__PAGE EXTRACT__.
>>>

When people think of dance injuries, the mind often automatically goes to a setting of a ballet barre or stage show. Sometimes dance injuries happen in the social dance arena as well. For the purposes of this article, the term social dance will be defined as a dance style that requires at least 2 people that are moving in a coordinated pattern. There is usually a lead and follow role in these dance styles. These styles are most commonly known as, but are not exclusive to, ballroom dances. They can include Salsa, Mambo, Bachata, Swing, Argentine Tango, Brazilian Zouk, Kizomba, and Waltz, along with many more.
While dancing may sometimes look very simple or easy, be sure to learn your technique. This is something necessary to keep from injuring yourself, but also to keep from injuring your partner. Your only source of learning a dance move should not be from a YouTube video. Find an instructor and practice it with an actual partner. Get feedback from partners and instructors.
Part of technique is knowing that it is everybody’s personal responsibility to find their own axis and stay on it unless a specific dance move requires the axis to be altered. By not being in control and not being on your axis, you are depending on your partner to hold you up and balance you, which can lead to both parties getting injured. Know your limitations for your safety and for that of your partner. Proper lessons in technique and foundations along with practice will assist in helping people stay safe.
Find out what the location is like where you will be dancing. Flooring can vary from ballroom wood, studio marley, to whatever a sports bar has to offer, or you could be dancing outside on concrete. With that said, know what shoes will work best. Those that may be comfortable dancing in tango style high heels in a ballroom may need to switch to a ballroom sneaker or flat shoe if they have found themselves at an outdoor venue.

<<<

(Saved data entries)
>>>

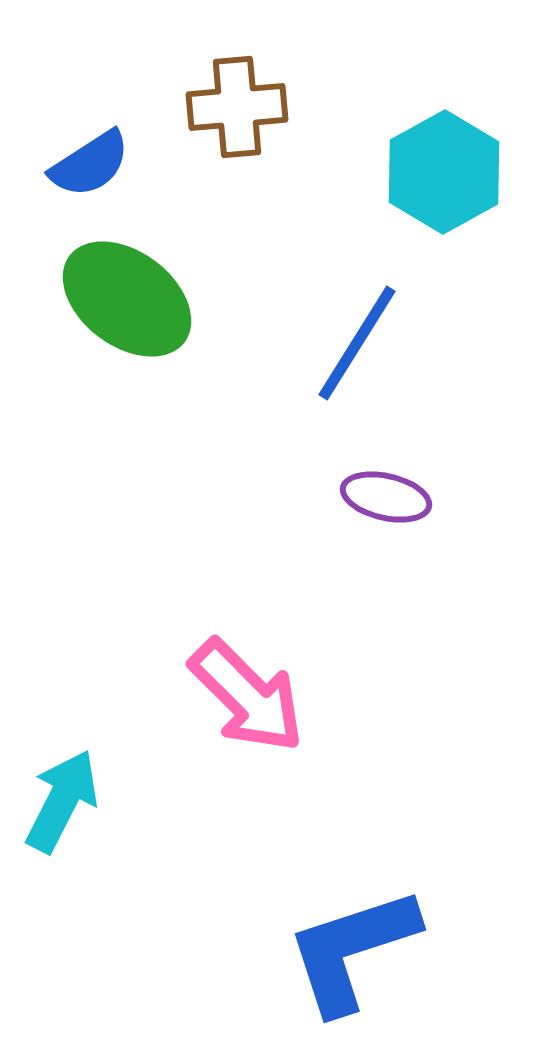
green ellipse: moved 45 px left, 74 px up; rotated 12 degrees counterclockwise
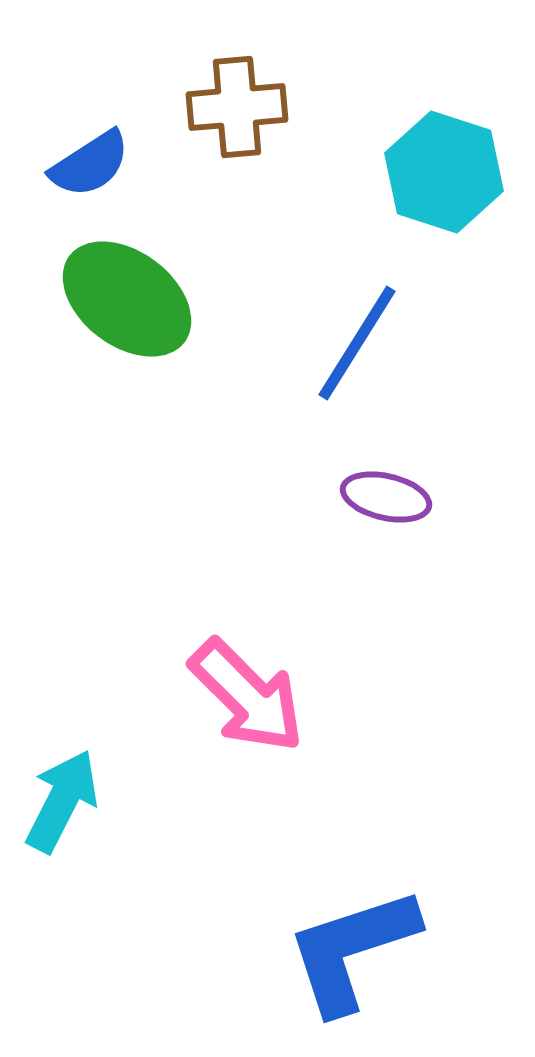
cyan hexagon: rotated 13 degrees counterclockwise
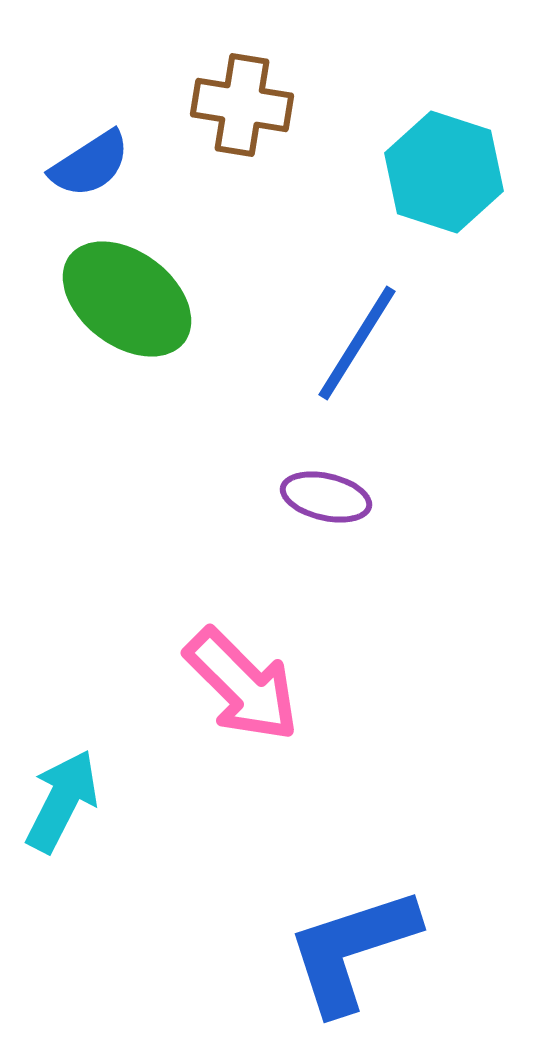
brown cross: moved 5 px right, 2 px up; rotated 14 degrees clockwise
purple ellipse: moved 60 px left
pink arrow: moved 5 px left, 11 px up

<<<

__EXERCISE INSTRUCTIONS__.
A) In the text on social dance injuries, what shoes might a dancer who wears tango-style high heels in a ballroom need to switch to at an outdoor venue?
B) Write the next part of the text on social dance injuries, starting after its final sentence.

__ANSWERS FOR THIS EXERCISE__.
A) A ballroom sneaker or flat shoe.

B)
Another way to be prepared is to make sure that you are well hydrated. Make sure that your water consumption during the day is regular and that you are drinking water during your social dancing events.
Lastly, warm yourself up. Take your first few dances slowly and recognize that you may need a warm up dance. As a lead or follow, it is completely okay to tell your partner that you will be taking it easy for a song or two to get warmed up.
Some may say that this means to use caution, but I think that sounds too negative. Check out the space that you are dancing in. There may be hazards in the form of water spills, chairs or tables, wiring, or uneven patches in the ground for electric outlets.
While you are resting, observe other dancers. If you are a follow and notice a leader that you have never danced with who may seem too aggressive or who may appear to be constantly leading their partner into harms way, be sure to keep that in mind. “Traffic accidents” can and do happen on the dance floor if the leader doesn’t pay attention. Even worse, in the case of a style like Brazilian zouk, a concussion can happen. You may need to decline a dance with a particular leader if they ask. The same goes for the leads watching followers. A follower’s job is to remain light and they are responsible for being on their axis, being in control of their own body and bodyweight.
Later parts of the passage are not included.